RFC: Enforce `Point` and `Offset` invariants at the type level
Check for existing issues
- [X] Completed
Describe the feature
Offsets and points are used extensively throughout Zed. Each instance of these implicitly has some "space" they are associated with. For example, any given offset may be a MultiBuffer offset, a Buffer offset, a Display offset, and potentially others.
This has a few drawbacks:
- Not self-documenting
When first diving into the codebase, I'd see many functions asking for
offset: usizeorpoint: Point, and at first it was quite hard understanding which text space they were asking for. - Invariants aren't enforced by the compiler, leading to subtle bugs.
I ran into this working on my (WIP) Vim Arguments Text Object pull request. I'm using the syntax tree to select the correct argument node, and converted the syntax offsets to
DisplayPoints. The syntax offset is relative to the buffer, so this was a bug. These bugs can be subtle, as the normal use case is a singleton buffer. New contributors may not think to test in a MultiBuffer, or to test with inlay hints, folds, and other DisplayBuffer features. - Leads to code duplication
We have two versions of
ToOffsetandToPointandToPointUtf16. We also haveDisplayPoint,InlayPoint,InlayOffset,FoldPoint,WrapPoint, and offset variants of some of these. Many of these have duplicated implementations of traits such assum_tree::Dimension. - No single way to convert between spaces There's inconsistency in converting between different spaces, with methods scattered across types and spaces. Discovering the correct conversion method is non-trivial.
Proposed Solution
- Introduce a new
Offsettype, a newtype wrapper around the currentusizewe are using - Make
Point,Offset, andOffsetUtf16generic over the space they are associated with, allowing us to enforce space invariants at compile time. Instead ofusizeandPoint, we'd haveOffset<Buffer>,Point<Buffer>,Offset<MultiBuffer>,Point<MultiBuffer>, etc. Instead ofDisplayPointandInlayPoint, we'd usePoint<DisplayMap>andPoint<InlayMap>. - Make
ToOffsetandToPointgeneric over the space they are converting to. This gives us a single mechanism for converting between spaces.

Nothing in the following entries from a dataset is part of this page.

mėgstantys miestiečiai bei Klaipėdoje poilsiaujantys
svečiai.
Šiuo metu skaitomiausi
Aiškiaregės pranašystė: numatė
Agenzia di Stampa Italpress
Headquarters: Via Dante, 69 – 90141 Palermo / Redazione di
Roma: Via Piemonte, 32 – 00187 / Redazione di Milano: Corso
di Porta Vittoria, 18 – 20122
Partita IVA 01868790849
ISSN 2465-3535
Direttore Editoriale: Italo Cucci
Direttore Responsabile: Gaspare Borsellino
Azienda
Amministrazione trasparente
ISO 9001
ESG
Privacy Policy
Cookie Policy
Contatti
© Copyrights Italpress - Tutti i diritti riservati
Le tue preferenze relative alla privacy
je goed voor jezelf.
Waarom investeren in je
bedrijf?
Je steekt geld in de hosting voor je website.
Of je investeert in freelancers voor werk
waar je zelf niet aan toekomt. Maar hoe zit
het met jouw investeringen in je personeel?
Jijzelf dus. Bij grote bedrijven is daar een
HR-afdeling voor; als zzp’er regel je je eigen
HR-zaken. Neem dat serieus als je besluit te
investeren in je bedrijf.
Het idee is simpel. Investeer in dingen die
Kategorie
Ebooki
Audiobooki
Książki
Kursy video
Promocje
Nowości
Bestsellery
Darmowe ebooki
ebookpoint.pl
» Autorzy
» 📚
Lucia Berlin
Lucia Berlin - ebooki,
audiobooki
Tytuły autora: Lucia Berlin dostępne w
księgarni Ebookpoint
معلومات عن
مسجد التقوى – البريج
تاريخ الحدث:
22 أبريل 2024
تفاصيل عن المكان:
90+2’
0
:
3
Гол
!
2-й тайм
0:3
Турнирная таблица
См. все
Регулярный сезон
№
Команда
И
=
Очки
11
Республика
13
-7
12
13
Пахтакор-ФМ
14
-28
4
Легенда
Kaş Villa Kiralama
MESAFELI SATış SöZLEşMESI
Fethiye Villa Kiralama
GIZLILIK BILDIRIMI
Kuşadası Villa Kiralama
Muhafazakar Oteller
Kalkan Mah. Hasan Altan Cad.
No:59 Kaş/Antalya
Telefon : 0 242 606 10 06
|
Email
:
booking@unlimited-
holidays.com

// Replaces the `ToDisplayPoint` trait, this time enforcing the space invariants at compile time, and self-documenting
impl ToPoint<DisplayMap> for Point<MultiBuffer> {
type Context = DisplaySnapshot;
fn to_point(&self, context: &Self::Context) -> Point<DisplayMap> {
// ...
}
}
// Replaces `MultiBufferSnapshot::point_to_buffer_offset`
impl ToOffset<Buffer> for Point<MultiBuffer> {
type Context = MultiBufferSnapshot;
fn to_offset(&self, context: &Self::Context) -> Offset<Buffer> {
// ...
}
}
Drawbacks
- This is a relatively large refactor, although some of it should be possible to do incrementally. Luckily, this is where Rust shines!

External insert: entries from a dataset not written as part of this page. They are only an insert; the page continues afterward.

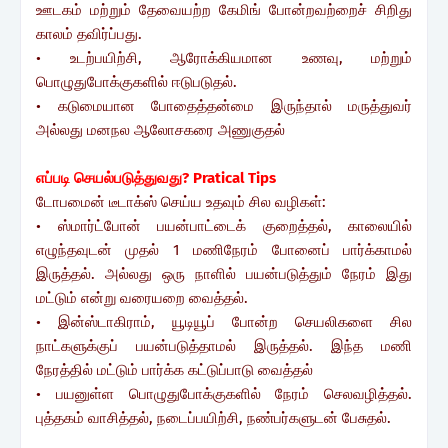
ஊடகம் மற்றும் தேவையற்ற கேமிங் போன்றவற்றைச் சிறிது
காலம் தவிர்ப்பது.
• உடற்பயிற்சி, ஆரோக்கியமான உணவு, மற்றும்
பொழுதுபோக்குகளில் ஈடுபடுதல்.
• கடுமையான போதைத்தன்மை இருந்தால் மருத்துவர்
அல்லது மனநல ஆலோசகரை அணுகுதல்
எப்படி செயல்படுத்துவது? Pratical Tips
டோபமைன் டீடாக்ஸ் செய்ய உதவும் சில வழிகள்:
• ஸ்மார்ட்போன் பயன்பாட்டைக் குறைத்தல், காலையில்
எழுந்தவுடன் முதல் 1 மணிநேரம் போனைப் பார்க்காமல்
இருத்தல். அல்லது ஒரு நாளில் பயன்படுத்தும் நேரம் இது
மட்டும் என்று வரையறை வைத்தல்.
• இன்ஸ்டாகிராம், யூடியூப் போன்ற செயலிகளை சில
நாட்களுக்குப் பயன்படுத்தாமல் இருத்தல். இந்த மணி
நேரத்தில் மட்டும் பார்க்க கட்டுப்பாடு வைத்தல்
• பயனுள்ள பொழுதுபோக்குகளில் நேரம் செலவழித்தல்.
புத்தகம் வாசித்தல், நடைப்பயிற்சி, நண்பர்களுடன் பேசுதல்.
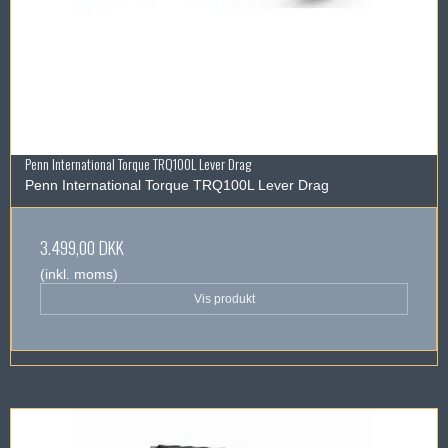
Penn International Torque TRQ100L Lever Drag
Penn International Torque TRQ100L Lever Drag
3.499,00 DKK
(inkl. moms)
Vis produkt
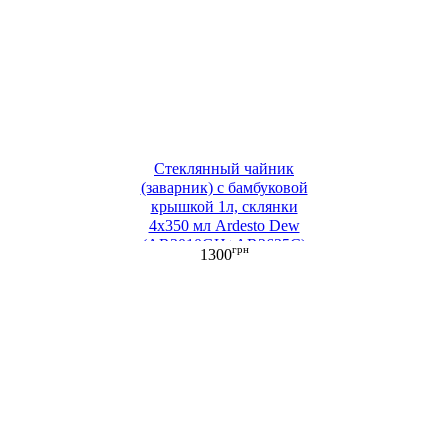
Стеклянный чайник
(заварник) с бамбуковой
крышкой 1л, склянки
4х350 мл Ardesto Dew
(AR3010GH+AR2635C)
грн
1300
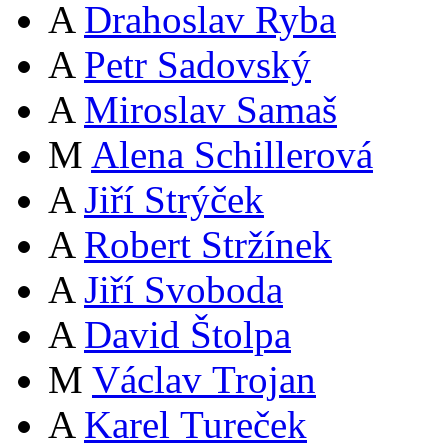
A
Drahoslav Ryba
A
Petr Sadovský
A
Miroslav Samaš
M
Alena Schillerová
A
Jiří Strýček
A
Robert Stržínek
A
Jiří Svoboda
A
David Štolpa
M
Václav Trojan
A
Karel Tureček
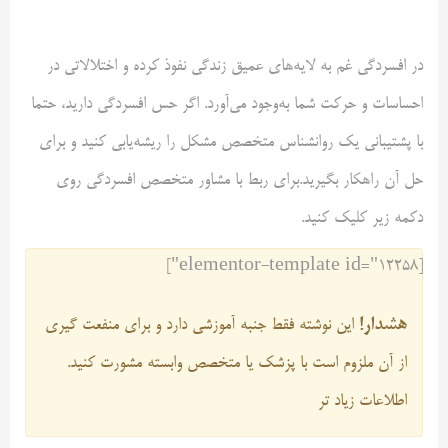
در افسردگی غم به لایه‌های عمیق زندگی نفوذ کرده و اختلالاتی در
احساسات و حرکت شما به‌وجود می‌آورد. اگر حس افسردگی دارید، حتما
با پشتیبانی یک روانشناس متخصص مشکل را ریشه‌یابی کنید و برای
حل آن راهکار بگیرید.برای ربط با مشاور متخصص افسردگی روی
دکمه زیر کلیک کنید.
[elementor-template id="12258"]
هشدار!
این نوشته فقط جنبه آموزشی دارد و برای منفعت گیری
از آن ملزوم است با پزشک یا متخصص وابسته مشورت کنید.
اطلاعات زیاد تر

- Slightly more complex. Seeing
offset: Offset<MultiBuffer>instead ofoffset: usizeis a bit more to take in
If applicable, add mockups / screenshots to help present your vision of the feature
No response
I think cleaning up this code is a good idea in general, and I really like the idea of making Point and DisplayPoint less confusing by having the type-name be self-descriptive. (I would also really like to add a Row<Buffer> vs Row<DisplayMap> distinction as that has bitten me several times, and unify on having a row/column field vs method...etc.).

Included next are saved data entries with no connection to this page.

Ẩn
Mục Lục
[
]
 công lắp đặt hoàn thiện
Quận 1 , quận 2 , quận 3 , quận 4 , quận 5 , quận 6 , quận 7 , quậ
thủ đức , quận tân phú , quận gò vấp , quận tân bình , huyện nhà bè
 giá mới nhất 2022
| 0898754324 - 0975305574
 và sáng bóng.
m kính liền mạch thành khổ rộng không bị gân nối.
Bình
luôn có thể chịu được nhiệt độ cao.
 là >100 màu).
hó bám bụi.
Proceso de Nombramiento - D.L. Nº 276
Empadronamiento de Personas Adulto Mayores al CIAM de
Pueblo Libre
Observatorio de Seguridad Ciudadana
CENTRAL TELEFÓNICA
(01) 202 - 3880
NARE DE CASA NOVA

For a significant refactor like this, we'd like you to spend some time pairing with someone at Zed to get started (so we can quickly answer the questions that come up as we get into implementation, and keep knowledge sharing high). I'd be happy to work with you on this for a bit: https://calendly.com/conradirwin/pairing, but you can also poke around in the Zed channels https://zed.dev/channel/zed-283 and find people to talk it through with.
I took a dive into this after #8870.
A few learnings:
- It is really convenient that the same units are used for the singleton buffer and the rope; so we probably want to use something like
Point<Rope>or some other default Point once we get that far down the stack. - There's a lot of code that is unclear about whether its
Point/usizerefers to the MultiBuffer or the Buffer.
So probably the place to start is to introduce a new abstraction at the MultiBuffer layer and use it for the maps that stack on top (leaving the existing rope::Point and usize for the Buffer for now).
- If we use something like
Point<MultiBuffer>,Row<MultiBuffer>andCol<MultiBuffer>(andOffset<MultiBuffer>) it all seems to work, though we can't rely on#[derive]because of the type parameter, so the implementations are a bit verbose. - We probably need more concrete helpers than just the
ToOffsettraits (for example to go from aPoint<MultiBuffer>to arope::Pointin an excerpt we subtract twoRow<MultiBuffer>s and add them to arope::Point).
I haven’t had much time to look at this, but played around with it a bit last weekend. I came to the same conclusion - rope and buffer need to have the same coordinate space.
I successfully got the rope crate to compile with a new Offset<Rooe> type, but had to stop there. Hopefully I’ll have more time to revisit in the next weekend or so.